Putaran kedua pemilu Turki akan dilaksanakan akhir bulan ini. Dalam pertarungan selanjutnya yang menjadi kunci kemenangan baik Erdoğan atau pesaingnya Kılıçdaroğlu adalah Sinan Oğan. Kemana arah mebawa Sinan ke sana kemenangan berlabuh. Jika Sinan Oğan memberikan dukunganya kepada Kılıçdaroğlu maka suara keduanya kira-kira akan terkumpul 50 persen.


Sementara Erdoğan yang saat ini sudah 49.52 persen hanya cukup mendapatkan dukungan dari pendukung Muharram Ince 0.43 persen untuk menyamai angka pesaingnya. Tapi membayangkan seluruh pendukung Sinan Oğan pindah ke Kılıçdaroğlu sedikit susah. Karena koalisi Enam Meja yang mendukungnya sendiri sepertinya sudah mulai tidak kompak. Meral Aksener misalnya, pemimpin partai IYI sampai hari ini belum menyatakan kembali dukungan kepada Kılıçdaroğlu di putaran ke dua nanti. Lagi-lagi ini adalah indikator dari ketidakmampuan Kılıçdaroğlu mengelola isu dan merapatkan barisannya.

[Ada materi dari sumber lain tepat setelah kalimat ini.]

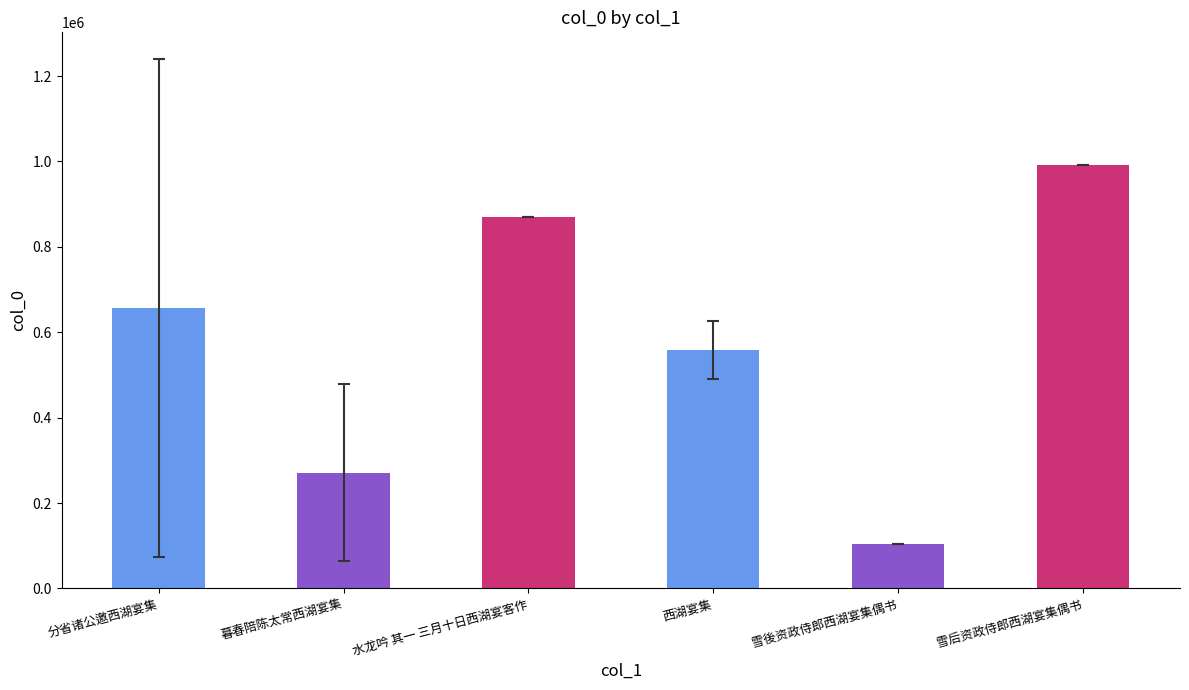

Which has a higher value, 分省诸公邀西湖宴集 or 西湖宴集?

分省诸公邀西湖宴集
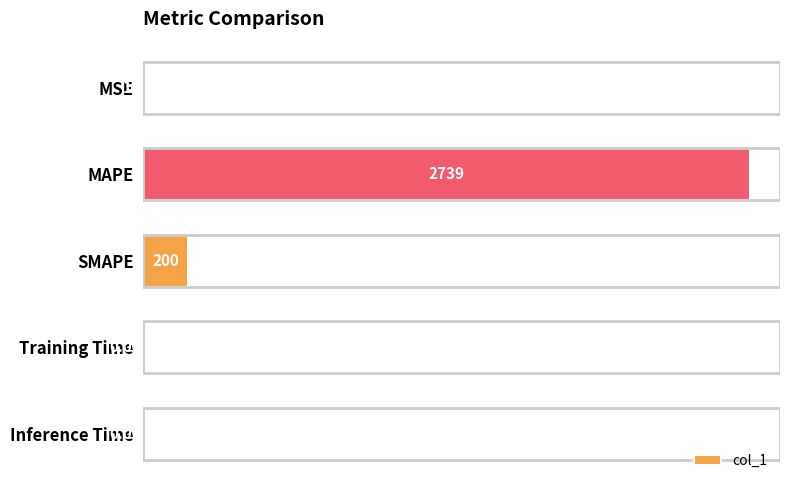

Where is the data nearest to the value 1369?

SMAPE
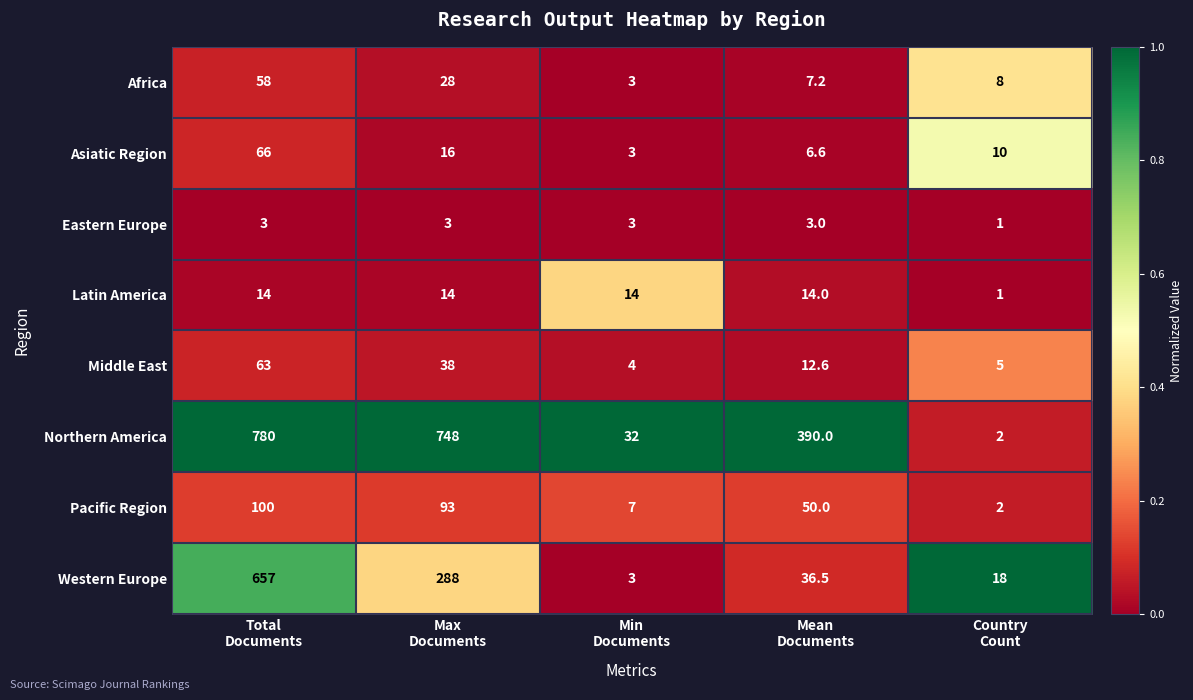

What is the difference between the maximum and minimum values in the Africa series?

55.0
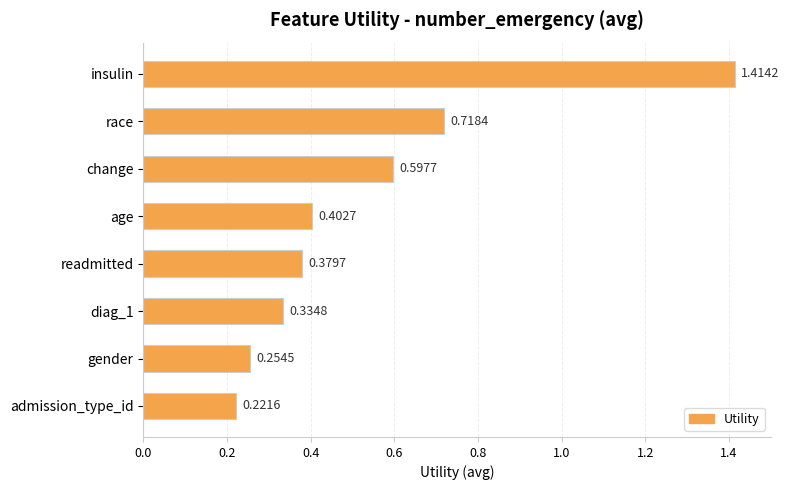

What is the label of the 1st bar from the bottom?

admission_type_id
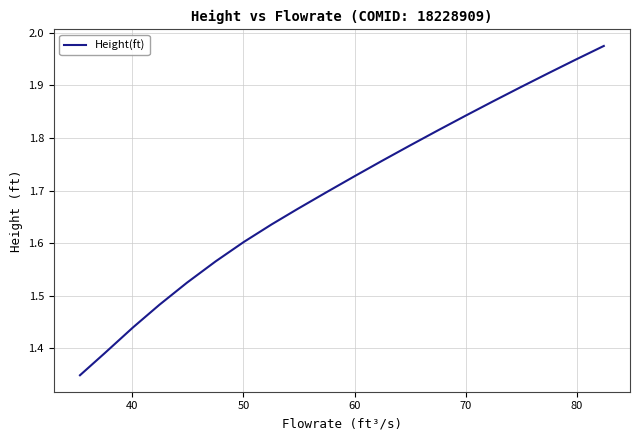

What is the difference between the maximum and minimum values?

0.6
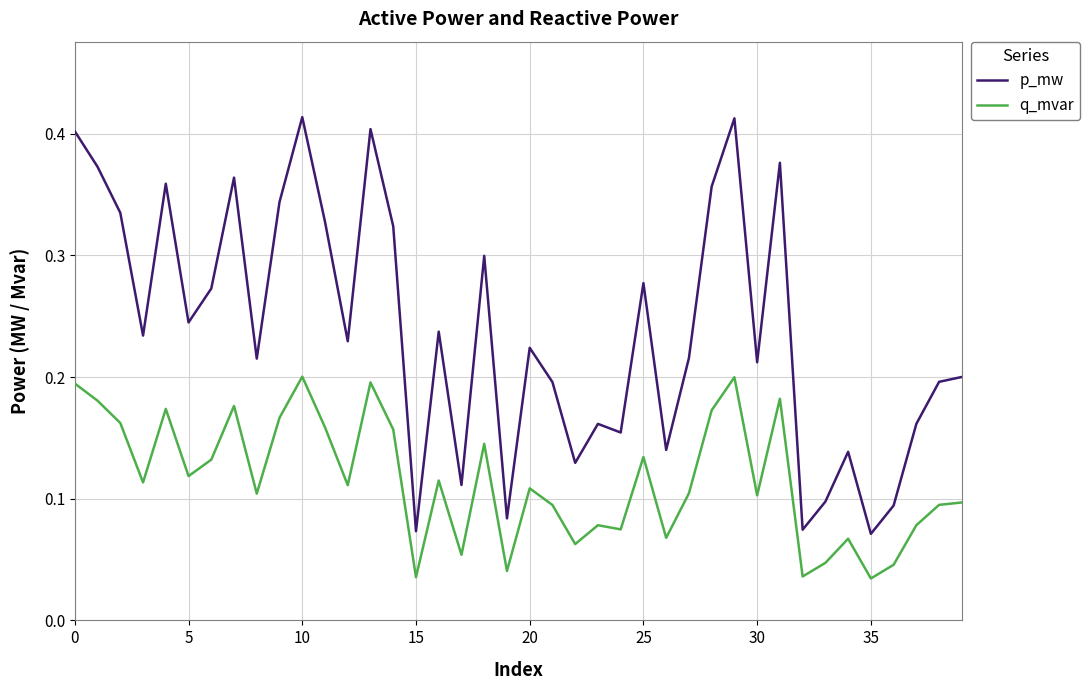

Which series has the largest total across all categories?

p_mw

Sementara itu Sinan Oğan sendiri dalam wawancara terakhirnya mengungkapkan dirinya akan bergabung dengan calon mana saja yang mau menerima lima syarat yang dia ajukan. Adapun syarat-syarat itu adalah capres yang akan dia dukung harus berkomitmen untuk tidak mengubah empat pasal pertama konstitusi Turki tantang bentuk nagara yang berlandaskan pada hukum, demokrasi dan sekularisme.


Syarat berikutnya adalah menghapus pasal 66 yang mengatakan bahwa seluruh orang yang kewarganegaraan Turkiye adalah orang Turkiye. Selain itu, capres yang dia dukung juga harus berkomitmen untuk tidak mendukung partai yang terafiliasi dengan kelompok teror PKK dan Fathullah Gülen, dalang kudeta 2016, dan terakhir mengembalikan pengungsi Suriah ke negaranya.


Meskipun sampai hari ini masih belum ada pertemuan antar-calon, sepertinya Sinan Oğan lebih condong untuk bergabung dengan Erdoğan. Demikian karena secara pragmatis lebih menguntungkan untuk mendukung Erdoğan daripada Kılıcdaroğlu. Sinan Oğan  masih muda, dia masih punya banyak kesempatan dalam pemilu berikutnya. Selain itu, dari lima syarat yang diajukan hanya dua yang bertentangan dengan Erdoğan, yaitu tentang pengungsi, itu bukan hal yang susah untuk dibicarakan bersama Erdoğan.


28 Mei 2023 masyarakat Turkiye akan kembali menentukan pilihannya. Jika Erdoğan kembali menang ini sekali lagi akan membuktikan betapa menguntungkannya investasi ideologis yang telah dia tanam selama dua puluh tahun terakhirnya sehingga guncangan apa pun tidak mampu menggoyang iman politik pendukungnya.